• What is being asked:
Find the line that contains "right hip: (287, 187)". Then set down that line and all the lines after it, to the end of the records, exactly and with nothing added.

• Pixel coordinate listings:
━━━━

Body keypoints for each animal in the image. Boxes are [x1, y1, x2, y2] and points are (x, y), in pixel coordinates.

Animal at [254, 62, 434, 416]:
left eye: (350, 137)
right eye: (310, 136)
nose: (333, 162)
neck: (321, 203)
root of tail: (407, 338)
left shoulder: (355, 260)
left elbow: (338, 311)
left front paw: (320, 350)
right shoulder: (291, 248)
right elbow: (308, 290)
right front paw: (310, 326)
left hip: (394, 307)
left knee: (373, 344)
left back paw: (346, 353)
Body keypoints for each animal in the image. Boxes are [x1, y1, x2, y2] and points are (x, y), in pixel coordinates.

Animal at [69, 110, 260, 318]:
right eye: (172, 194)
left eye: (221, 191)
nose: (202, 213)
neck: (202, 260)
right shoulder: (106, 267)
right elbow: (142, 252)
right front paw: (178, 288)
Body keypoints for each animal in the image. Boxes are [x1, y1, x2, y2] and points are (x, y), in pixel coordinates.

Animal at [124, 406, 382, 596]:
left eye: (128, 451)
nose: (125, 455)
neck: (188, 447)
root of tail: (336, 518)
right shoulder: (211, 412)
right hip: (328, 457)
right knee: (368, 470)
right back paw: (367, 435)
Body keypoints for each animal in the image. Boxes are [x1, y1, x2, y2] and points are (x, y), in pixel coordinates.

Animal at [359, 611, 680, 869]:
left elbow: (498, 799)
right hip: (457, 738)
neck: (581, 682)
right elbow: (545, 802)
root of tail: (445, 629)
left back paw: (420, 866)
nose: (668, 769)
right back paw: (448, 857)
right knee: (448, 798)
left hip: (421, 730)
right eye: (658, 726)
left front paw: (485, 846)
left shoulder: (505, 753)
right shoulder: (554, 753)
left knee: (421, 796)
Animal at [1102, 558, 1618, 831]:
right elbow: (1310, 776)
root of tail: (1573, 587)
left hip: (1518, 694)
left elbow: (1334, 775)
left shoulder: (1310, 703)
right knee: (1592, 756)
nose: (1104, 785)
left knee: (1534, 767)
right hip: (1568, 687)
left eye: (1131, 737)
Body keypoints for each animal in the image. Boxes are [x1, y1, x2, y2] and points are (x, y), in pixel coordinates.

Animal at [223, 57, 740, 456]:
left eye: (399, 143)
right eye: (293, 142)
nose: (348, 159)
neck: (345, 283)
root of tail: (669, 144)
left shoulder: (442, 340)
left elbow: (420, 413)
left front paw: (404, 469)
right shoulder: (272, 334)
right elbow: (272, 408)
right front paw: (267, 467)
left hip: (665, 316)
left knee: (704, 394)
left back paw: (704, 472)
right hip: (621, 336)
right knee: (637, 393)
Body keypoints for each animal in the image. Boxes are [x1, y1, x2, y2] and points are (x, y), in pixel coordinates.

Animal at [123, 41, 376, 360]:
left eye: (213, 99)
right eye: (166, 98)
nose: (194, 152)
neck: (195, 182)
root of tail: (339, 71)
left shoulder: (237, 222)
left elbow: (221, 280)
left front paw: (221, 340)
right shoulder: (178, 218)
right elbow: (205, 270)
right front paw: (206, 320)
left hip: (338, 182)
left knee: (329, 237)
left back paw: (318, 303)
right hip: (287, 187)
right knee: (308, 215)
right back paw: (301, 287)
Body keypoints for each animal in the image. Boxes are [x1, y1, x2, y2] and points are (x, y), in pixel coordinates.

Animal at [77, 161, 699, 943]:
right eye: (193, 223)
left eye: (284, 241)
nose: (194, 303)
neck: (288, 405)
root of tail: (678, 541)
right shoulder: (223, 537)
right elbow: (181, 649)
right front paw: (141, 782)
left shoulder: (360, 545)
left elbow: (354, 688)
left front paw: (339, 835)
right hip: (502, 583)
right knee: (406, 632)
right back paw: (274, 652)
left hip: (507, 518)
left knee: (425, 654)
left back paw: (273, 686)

━━━━

• The completed task:
right hip: (287, 187)
right knee: (308, 215)
right back paw: (301, 287)
Body keypoints for each animal in the image. Boxes are [x1, y1, x2, y2] and points are (x, y), in pixel coordinates.

Animal at [77, 161, 699, 943]:
right eye: (193, 223)
left eye: (284, 241)
nose: (194, 303)
neck: (288, 405)
root of tail: (678, 541)
right shoulder: (223, 537)
right elbow: (181, 649)
right front paw: (141, 782)
left shoulder: (360, 545)
left elbow: (354, 688)
left front paw: (339, 835)
right hip: (502, 583)
right knee: (406, 632)
right back paw: (274, 652)
left hip: (507, 518)
left knee: (425, 654)
left back paw: (273, 686)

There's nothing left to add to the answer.